I reset the timer at the start of the transaction. This ensure the transaction will last for 1s. Go bindings automatically retry transactions with transient errors, so I want to make sure I reset the timer every time a new transaction starts.

This transaction contains no reads. When a transaction does not perform reads, the client does not receive a “read version”, which is the versionstamp representing the state of the DB when the transaction started. To manually obtain a read conflict on the next line, I need to first manually obtain a read version. If I was actually doing a read, both of these operations are done for me automatically.

It better because less data is sent over the wire. It’s an optimization. Reading the value and adding one would also work.

This is a Go thing. In Go, you pass cancelation tokens via the context.Context type. This would occur if another part of the code canceled the context and it would cause this function to exit. Otherwise, this function will run forever, which may be OK. In Go, I always provide a way to cancel infinite loops, just in case I need to do so for some reason.

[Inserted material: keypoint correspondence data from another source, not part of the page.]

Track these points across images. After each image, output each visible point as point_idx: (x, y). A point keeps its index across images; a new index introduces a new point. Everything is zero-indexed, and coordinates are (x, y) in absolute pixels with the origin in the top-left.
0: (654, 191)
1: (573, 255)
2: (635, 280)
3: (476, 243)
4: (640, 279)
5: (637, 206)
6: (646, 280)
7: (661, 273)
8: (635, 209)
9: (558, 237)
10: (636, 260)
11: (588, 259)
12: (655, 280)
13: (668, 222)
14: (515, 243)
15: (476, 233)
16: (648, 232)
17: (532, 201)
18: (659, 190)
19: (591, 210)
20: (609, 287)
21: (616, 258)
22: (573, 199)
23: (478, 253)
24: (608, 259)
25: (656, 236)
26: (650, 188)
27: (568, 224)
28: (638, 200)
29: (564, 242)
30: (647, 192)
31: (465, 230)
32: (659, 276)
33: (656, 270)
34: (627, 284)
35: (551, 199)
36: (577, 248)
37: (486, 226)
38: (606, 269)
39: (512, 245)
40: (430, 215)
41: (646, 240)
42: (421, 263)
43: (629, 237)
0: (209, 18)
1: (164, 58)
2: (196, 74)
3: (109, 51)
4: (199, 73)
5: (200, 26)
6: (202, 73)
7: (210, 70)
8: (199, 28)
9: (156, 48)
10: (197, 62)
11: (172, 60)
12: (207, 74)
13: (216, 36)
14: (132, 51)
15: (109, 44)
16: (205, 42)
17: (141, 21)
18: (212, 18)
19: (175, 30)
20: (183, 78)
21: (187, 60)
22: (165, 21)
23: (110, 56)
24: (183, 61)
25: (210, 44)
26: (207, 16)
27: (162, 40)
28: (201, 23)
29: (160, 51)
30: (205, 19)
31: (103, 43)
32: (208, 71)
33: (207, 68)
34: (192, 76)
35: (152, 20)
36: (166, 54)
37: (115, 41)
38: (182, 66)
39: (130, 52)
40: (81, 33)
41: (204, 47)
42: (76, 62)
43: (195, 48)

No, the context is local to the process. This is only used if one thread in the application wants to cancel this thread.

1 Like

This would work as well.

I think I finally understand all the subtleties involved now, and the trade offs of the various approaches.

Thank you for your time & patience in explaining everything to me.

Cheers!

1 Like

Is there a way to mark this as solution? I can’t seem to find a button to do it in my UI.

No worries. I enjoy talking about this stuff so it’s really not an issue. Let us know how your solution turns out! I’d like to see more Elixir on these forums.

I don’t know if this is a feature of these forums. :man_shrugging:

Maybe this should be a separate question, but posting here since it’s mostly directed at @janderland :

What are the “external api” and the “semantics” of your job queue?

Things I have in mind are (all stored in fdb)

  1. todo: List, in_progress: List
  2. init_command: Map<JobId, Job_Command>
  3. status: Map<JobId, [InProgress || Done]>

op enqueue:
push to $init_command, push to $todo

op take_job:
take from $todo; push to $in_progress
get job details from init_command

op mark_done:
delete from $in_progress
update $status

… maybe some ops for killing/restarting “zombie jobs”

Anyways, curious what “api” and “semantics” you ended picking for your job queue.

Thanks!

I work on a system which runs several hundred worker nodes. Each worker is assigned a shard. We run double replicas, so each shard has two nodes assigned to it. Requests come in and must be processed by ALL shards before they are completed. In FDB we store the following things:

  • Worker heartbeats: the works register themselves using a unique name and begin to heartbeat to let the system know they are alive.
  • Shard assignment: a singleton service called the “monitor” assigns workers to the various shards and stores there assignment in this subspace. The workers monitor it and download the shard that they are assigned.
  • Reduction space: this subspace is used to “reduce” the results from all workers into a single response. When a request comes in, we create a new entry in this space. The request entry includes a list of all the shards. As the workers complete their task, they delete their shard from the list and store the results here. Once the shard list for a particular job is empty, we know that job is completed.
  • If a request doesn’t complete after X ticks then it’s marked as failed.

After creating an entry in the “reduction space” for a request, we send the request onto a message queue which the workers read from. Each pair of replicas listens to a single “consumer” on the queue, meaning a single request will only be read by one of the replicas. We use NATS.io for our queue.

I’m curious. Why aren’t you using fdb for this too? My current philosophy of fdb is:

  1. store blobs in s3
  2. do realtime stuff of ws/webrtc
  3. for everything else, if kv size fits, and it needs to survive machine crashes, store it in fdb

You could use FDB for your queue. We experimented with that at one point. But we made the assumption that NATS will perform better for data transportation since that’s what it’s designed to do.